Cooperative MIMO Wireless Networks

Multiple antennas at transmitter and receiver introduce spatial degrees of freedom into a wireless communication system. Space-time signal processing utilizes these degrees of freedom to boost link capacity and/or to enhance link reliability of multiple-input multiple-output (MIMO) communication systems. With spatial multiplexing one can increase the data rate without additional cost of bandwidth or power by transmitting data streams simultaneously over spatial sub-channels which are available in a rich scattering environment. Space-time codes are used to compensate the fading effects by utilizing the spatial diversity of the MIMO channel.

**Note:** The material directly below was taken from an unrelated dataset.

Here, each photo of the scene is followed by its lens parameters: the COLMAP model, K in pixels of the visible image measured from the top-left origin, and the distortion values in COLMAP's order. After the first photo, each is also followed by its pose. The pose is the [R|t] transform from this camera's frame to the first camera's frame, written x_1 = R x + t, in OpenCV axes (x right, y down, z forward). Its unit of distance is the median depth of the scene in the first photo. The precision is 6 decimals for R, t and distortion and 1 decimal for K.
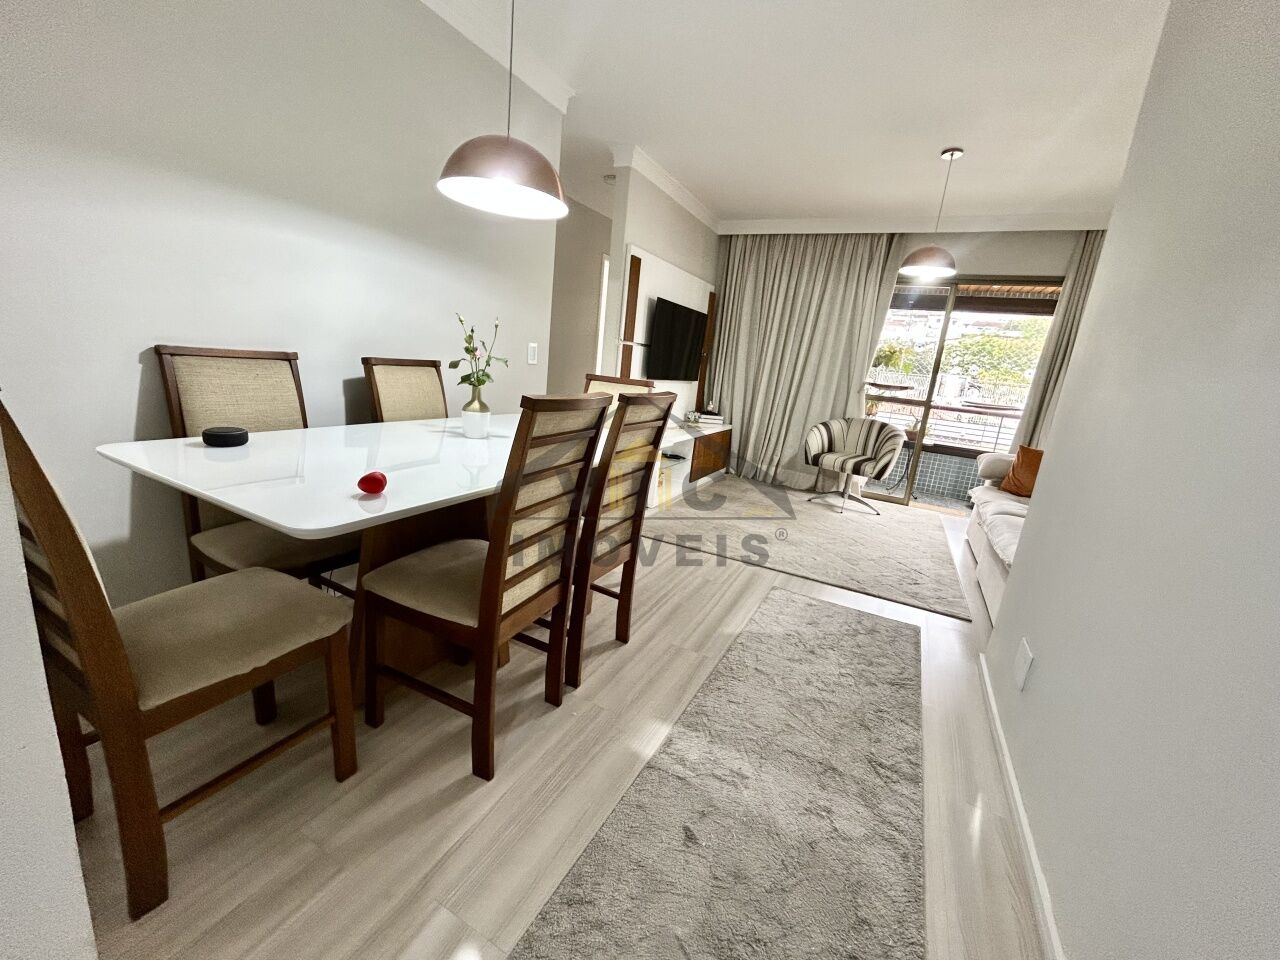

It is expected that future wireless broadband communication systems will operate beyond 5 GHz, for example Wireless Local Area Networks (WLANs) at 17 GHz (Hiperlan) or at 24/60 GHz (ISM bands). In higher frequency bands it is possible to accommodate a larger number of antennas in a given volume (''rich array'') because the array size and the decorrelation distance scales down with increasing frequency. Further on, the array gain of the system can compensate the path loss which is inversely proportional to the square of the frequency [WittRank04].

For zero-mean i.i.d. Gaussian channel coefficients the ergodic capacity of a MIMO channel with N transmit and M receive antennas scales linearly with min{M,N} compared to a corresponding single-input single-output (SISO) channel. However, there is a major obstacle in the practical exploitation of MIMO technology: the capacity gain depends strongly on the propagation environment and diminishes with increasing correlation of the channel coefficients. In higher frequency bands we expect an increase in correlation because the propagation channel becomes more and more line-of-sight (LOS) and we are confronted with a rich array -- poor scattering dilemma [WittRank04].

In [WittRank03] and [RankWitt04] it is shown that with cooperative two-hop relaying one can increase the rank and therefore the capacity of correlated (ill-conditioned) MIMO channels. The main idea is to use amplify-and-forward relays that act as active scatterers and assist the communication between source and destination: The relays receive in the first time slot the signal from the source and forward an amplified version to the destination node in the second time slot. This way of relaying leads to low-complexity relay transceivers and to lower power consumption since there is no signal processing for decoding procedures. The goal of cooperative relaying here is to increase the rank of the compound (two time slots) channel matrix and to shape the eigenvalue distribution such that the channel matrix becomes well-conditioned and the capacity of the MIMO channel improves.

The goal of this research project is to develop a solid foundation of MIMO wireless networks where the individual nodes can cooperate. We work on performance limits of cooperative MIMO wireless relay networks in terms of information theoretic capacities, outage probabilities and spectral efficiencies of practical receiver structures. Based on the theoretical limits we are interested in developing cooperative physical layer signaling schemes for wireless relay networks which can exploit space and time diversity in a way that achieves reliable transmission of information and increase the capacity between a source and a destination. We expect that the results to be obtained in the course of the proposed project will lead to important insights on the integration of MIMO technology into future wireless networks.

Publications

• On the Capacity of Relay-Assisted Wireless MIMO Channels
  B. Rankov and A. Wittneben, Signal Processing Advances in Wireless Communications, SPAWC 2004, July 2004, to appear.
• MIMO Signaling for Low Rank Channels
  A. Wittneben and B. Rankov, International Symposium on Electromagnetic Theory, URSI, May 2004, to appear, (invited paper).
• Space-Time Processing for Cooperative Relay Networks
  I. Hammerstroem, M. Kuhn, B. Rankov, and A. Wittneben, IEEE Vehicular Technology Conference, VTC Fall 2003, Oct. 2003.
• Distributed Antenna Arrays versus Cooperative Linear Relaying for Broadband Indoor MIMO Wireless
  A. Wittneben and B. Rankov, International Conference on Electromagnetics in Advanced Applications, ICEAA'03, Torino, Italy, Sept. 2003, (invited paper).
• Impact of Cooperative Relays on the Capacity of Rank-Deficient MIMO Channels
  A. Wittneben and B. Rankov, Proceedings of the 12th IST Summit on Mobile and Wireless Communications, Aveiro, Portugal, pp. 421-425, June 2003.